■ **Fragmento seleccionado**
═══

La Virgen fue apresuradamente, por tanto, para transmitirles con exclusividad la Buena Nueva a Santa Isabel y a San Juan Bautista, convirtiéndose en la primera heraldo del Evangelio de la Historia. En este sentido señala Monsabré: “Ella no teme ni las dificultades ni las fatigas del viaje, porque lleva la gracia de Dios, y la gracia es un don tan grande que hay que estar dispuesto a cualquier sacrificio para llevarlo a aquellos a los que está destinado”.8
Los efectos de una visita de María
40 …entró en casa de Zacarías y saludó a Isabel. 41 Aconteció que, en cuanto Isabel oyó el saludo de María, saltó la criatura en su vientre. Se llenó Isabel de Espíritu Santo…
¡Cuánto nos gustaría saber cómo saludó María a Isabel en aquella ocasión! San Lucas, sin embargo, no registró ese pormenor. Todo indica que Ella, en su suprema humildad, llegó con discreción, sin llamar la atención sobre sí misma. Al ver a su prima, la saludó, llamándola por su nombre, y el Espíritu Santo actuó de manera sensible. Dios es tan delicado —es la propia Delicadeza— que, al acercarse las dos almas escogidas, inundó a Santa Isabel de gracias, comunicándole que la plenitud del tiempo había llegado y el Mesías estaba allí presente en el seno virginal de María. Ésta, por su parte, se dio cuenta de que no era preciso explicarle nada a su prima.
Bien podemos imaginar la unción y el poder de la voz de la Madre de Dios en función de sus frutos. Cualquier música de la tierra, por muy bonita y perfecta que sea, no se le puede comparar. Aquella voz tiene fuerza y penetración y es extraordinariamente eficaz. Cuando dijo “Isabel”, María lo hizo con tanto amor que la entonación estaba cargada de sentido sobrenatural, dulzura y sublimidad, porque “de lo que rebosa el corazón habla la boca” (Mt 12, 34).
Muestra de ello es el hecho de que San Juan Bautista saltara en el vientre de su madre. La tradición teológica reconoce que en este momento el pecado original fue extirpado del niño, como si hubiese sido bautizado.9 Aunque un bebé con seis meses de gestación no tiene todavía la capacidad de comprender, fue objeto de un altísimo fenómeno místico que, según afirman algunos autores, le dio un destello de conocimiento racional; por otro lado, parece más conforme a la fe que la vida divina, existente en María en plenitud y superabundancia, 10 le fue transmitida a través del timbre de esa voz virginal y santificadora: la gracia penetró en él y se dio un verdadero Bautismo, que le infundió las virtudes y los dones, llenándole de Espíritu Santo.

═══

■ **Extractos de datos**
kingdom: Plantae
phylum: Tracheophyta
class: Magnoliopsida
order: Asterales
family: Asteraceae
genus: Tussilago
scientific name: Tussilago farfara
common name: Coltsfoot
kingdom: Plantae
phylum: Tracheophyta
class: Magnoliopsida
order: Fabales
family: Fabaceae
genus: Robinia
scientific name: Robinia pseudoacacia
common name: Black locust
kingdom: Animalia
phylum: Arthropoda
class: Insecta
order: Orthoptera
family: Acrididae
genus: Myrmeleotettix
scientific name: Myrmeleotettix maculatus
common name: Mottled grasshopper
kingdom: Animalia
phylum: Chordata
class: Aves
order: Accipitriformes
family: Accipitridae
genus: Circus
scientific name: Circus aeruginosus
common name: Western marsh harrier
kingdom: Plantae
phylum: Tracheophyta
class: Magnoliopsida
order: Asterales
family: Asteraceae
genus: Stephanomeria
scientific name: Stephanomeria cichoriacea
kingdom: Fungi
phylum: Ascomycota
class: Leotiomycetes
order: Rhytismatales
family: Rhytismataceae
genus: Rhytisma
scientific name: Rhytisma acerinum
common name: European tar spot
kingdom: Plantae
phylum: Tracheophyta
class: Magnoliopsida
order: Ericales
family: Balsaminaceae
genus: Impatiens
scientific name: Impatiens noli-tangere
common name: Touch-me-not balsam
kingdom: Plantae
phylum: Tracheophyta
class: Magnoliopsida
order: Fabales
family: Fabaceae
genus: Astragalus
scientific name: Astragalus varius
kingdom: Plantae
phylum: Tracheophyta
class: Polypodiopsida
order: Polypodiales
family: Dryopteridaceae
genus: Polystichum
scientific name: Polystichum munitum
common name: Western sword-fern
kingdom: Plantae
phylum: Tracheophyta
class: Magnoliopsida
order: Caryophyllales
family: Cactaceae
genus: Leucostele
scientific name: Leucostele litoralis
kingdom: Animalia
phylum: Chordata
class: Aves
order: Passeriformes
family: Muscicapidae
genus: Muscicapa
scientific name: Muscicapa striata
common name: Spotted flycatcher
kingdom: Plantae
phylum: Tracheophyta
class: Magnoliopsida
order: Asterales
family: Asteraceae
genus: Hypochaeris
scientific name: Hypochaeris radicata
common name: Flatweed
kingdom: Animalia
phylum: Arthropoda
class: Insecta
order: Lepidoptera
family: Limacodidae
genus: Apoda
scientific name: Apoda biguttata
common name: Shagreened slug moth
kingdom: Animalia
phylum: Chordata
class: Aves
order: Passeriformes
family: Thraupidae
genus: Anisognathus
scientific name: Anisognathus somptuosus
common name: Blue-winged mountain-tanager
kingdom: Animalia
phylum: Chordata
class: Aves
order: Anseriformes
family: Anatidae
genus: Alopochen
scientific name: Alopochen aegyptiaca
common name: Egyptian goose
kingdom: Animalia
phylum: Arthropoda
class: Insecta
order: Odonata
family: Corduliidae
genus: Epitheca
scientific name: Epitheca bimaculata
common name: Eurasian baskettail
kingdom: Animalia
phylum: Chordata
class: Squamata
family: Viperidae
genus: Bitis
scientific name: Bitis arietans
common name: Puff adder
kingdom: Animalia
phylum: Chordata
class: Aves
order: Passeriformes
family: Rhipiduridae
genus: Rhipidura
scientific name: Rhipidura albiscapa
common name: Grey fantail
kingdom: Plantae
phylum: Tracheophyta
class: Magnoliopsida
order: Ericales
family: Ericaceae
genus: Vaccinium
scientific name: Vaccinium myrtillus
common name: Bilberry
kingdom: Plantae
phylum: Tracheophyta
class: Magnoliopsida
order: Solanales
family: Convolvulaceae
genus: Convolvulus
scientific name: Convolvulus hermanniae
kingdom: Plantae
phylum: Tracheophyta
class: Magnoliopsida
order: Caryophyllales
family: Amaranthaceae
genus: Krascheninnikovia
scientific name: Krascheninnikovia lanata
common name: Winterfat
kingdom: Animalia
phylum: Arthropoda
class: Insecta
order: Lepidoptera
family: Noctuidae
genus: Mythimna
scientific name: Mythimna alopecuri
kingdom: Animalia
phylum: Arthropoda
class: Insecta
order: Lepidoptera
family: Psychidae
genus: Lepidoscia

═══

■ **Tu objetivo**
Vuelve a escribir el fragmento sobre la visita de María a Isabel desde "Muestra de ello" hasta "de Espíritu Santo.", sin cambiar nada. Los datos no guardan relación con el fragmento.

■ **Respuesta abajo**
Muestra de ello es el hecho de que San Juan Bautista saltara en el vientre de su madre. La tradición teológica reconoce que en este momento el pecado original fue extirpado del niño, como si hubiese sido bautizado.9 Aunque un bebé con seis meses de gestación no tiene todavía la capacidad de comprender, fue objeto de un altísimo fenómeno místico que, según afirman algunos autores, le dio un destello de conocimiento racional; por otro lado, parece más conforme a la fe que la vida divina, existente en María en plenitud y superabundancia, 10 le fue transmitida a través del timbre de esa voz virginal y santificadora: la gracia penetró en él y se dio un verdadero Bautismo, que le infundió las virtudes y los dones, llenándole de Espíritu Santo.